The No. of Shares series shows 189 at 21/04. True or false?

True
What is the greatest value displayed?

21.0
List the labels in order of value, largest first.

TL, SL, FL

...

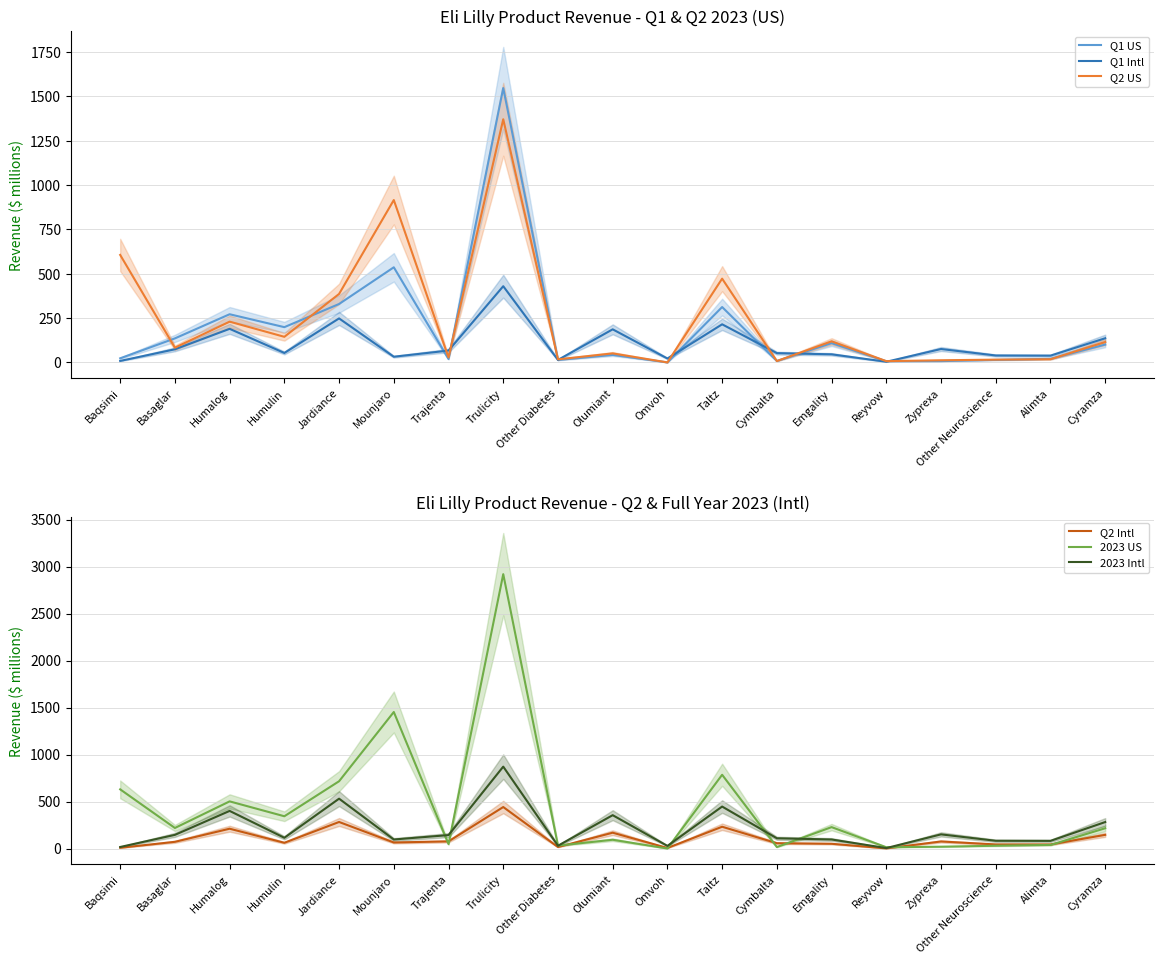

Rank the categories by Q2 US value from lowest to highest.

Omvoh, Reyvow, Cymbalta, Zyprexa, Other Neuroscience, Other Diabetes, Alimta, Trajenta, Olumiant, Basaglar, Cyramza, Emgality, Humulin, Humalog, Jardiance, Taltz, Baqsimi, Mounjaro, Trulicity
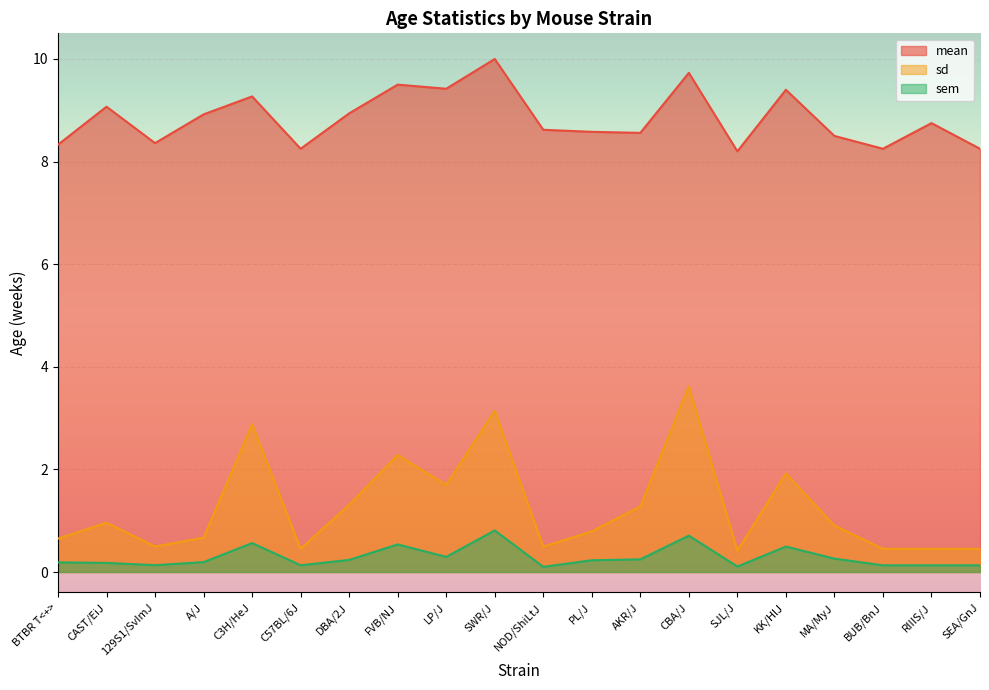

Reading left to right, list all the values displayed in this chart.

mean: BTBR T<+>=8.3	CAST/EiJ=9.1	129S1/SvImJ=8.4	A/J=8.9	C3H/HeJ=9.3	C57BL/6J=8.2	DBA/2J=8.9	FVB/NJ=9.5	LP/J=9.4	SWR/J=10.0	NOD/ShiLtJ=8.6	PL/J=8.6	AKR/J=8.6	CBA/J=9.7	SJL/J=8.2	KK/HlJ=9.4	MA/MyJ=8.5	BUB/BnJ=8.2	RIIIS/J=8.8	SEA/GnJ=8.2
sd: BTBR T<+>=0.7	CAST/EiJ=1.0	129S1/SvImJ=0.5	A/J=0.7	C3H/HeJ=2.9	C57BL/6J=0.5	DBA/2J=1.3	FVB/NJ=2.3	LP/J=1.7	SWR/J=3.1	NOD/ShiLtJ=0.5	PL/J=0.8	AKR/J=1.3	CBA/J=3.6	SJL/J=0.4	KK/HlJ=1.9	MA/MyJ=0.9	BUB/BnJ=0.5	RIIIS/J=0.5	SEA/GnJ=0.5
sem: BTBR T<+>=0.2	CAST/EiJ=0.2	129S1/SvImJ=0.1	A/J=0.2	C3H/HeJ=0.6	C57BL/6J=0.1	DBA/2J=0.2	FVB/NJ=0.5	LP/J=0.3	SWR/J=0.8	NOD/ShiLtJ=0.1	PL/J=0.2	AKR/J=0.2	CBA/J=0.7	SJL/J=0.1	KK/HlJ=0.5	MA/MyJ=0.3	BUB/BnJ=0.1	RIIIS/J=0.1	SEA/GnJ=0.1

### Written task
Convert the lines from the line with "The No. of Shares" up to and including the line with "List the labels" into a numbered list, omitting blank lines.

### Solution to this problem
1. The No. of Shares series shows 189 at 21/04. True or false?
2. True
3. What is the greatest value displayed?
4. 21.0
5. List the labels in order of value, largest first.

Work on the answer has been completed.